The virtue of simplicity

click photo to enlarge
The primary purpose of any home is to provide sufficient and efficient living space, and protection from the elements. A secondary purpose is to offer a pleasing form to the inhabitants and passers-by. Many buildings provide one or the other of these, but significantly fewer offer both.

This photograph shows part of Victoria Terrace, Beaumaris, on the island of Anglesey. It is the work of the architect Joseph Aloysius Hansom (1803-1882), whose buildings include Birmingham Town Hall and the stunning church of St Walburga, Preston. Hansom is, perhaps, better known as the inventor of the immensely successful Hansom Cab, a two wheeled design with a single horse and a "cabbie" placed at the back; a design that packed Victorian cities in the Britain, Europe and the United States.

This stone-built terrace, erected in 1832, looks out over the Menai Strait. Though it's called a terrace, it certainly doesn't look like one. In appearance it resembles a large Palladian country house, having a central pentastyle portico with attached columns at first and second floor level, and plainer wings. The overall form suggests a single grand building, but the doors along the ground floor show that it is subdivided into many dwellings. This is an idea that was introduced into England by John Wood the Elder in Queen Square, Bath in 1735. How does this building function in terms of living space? I don't know, but I suspect that it leaves something to be desired! What is clear from the photograph, however, is that it offers a very pleasing elevation to the public that graces the sea-front of this small town.

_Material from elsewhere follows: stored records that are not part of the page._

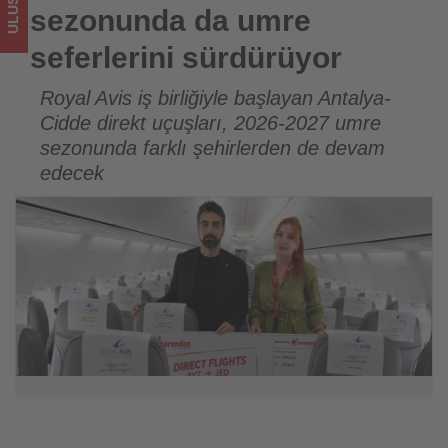
için
sezonunda da umre
turizmde
seferlerini sürdürüyor
olup
Royal Avis iş birliğiyle başlayan Antalya-
Cidde direkt uçuşları, 2026-2027 umre
bitenleri
sezonunda farklı şehirlerden de devam
takip
edecek
ediyor!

Through my photograph I wanted to show the pleasing simplicity of the ground floor doors and windows, the lovely texture of the stonework, and the minimal but wonderfully effective detail of the garden and steps. This building demonstrates the importance of proportion, repetition and the relationships between forms in architecture - qualities that are often lacking in much current domestic housing. I used a zoom lens at 90mm (35mm equivalent) to capture this image, and present it as it came out of the camera.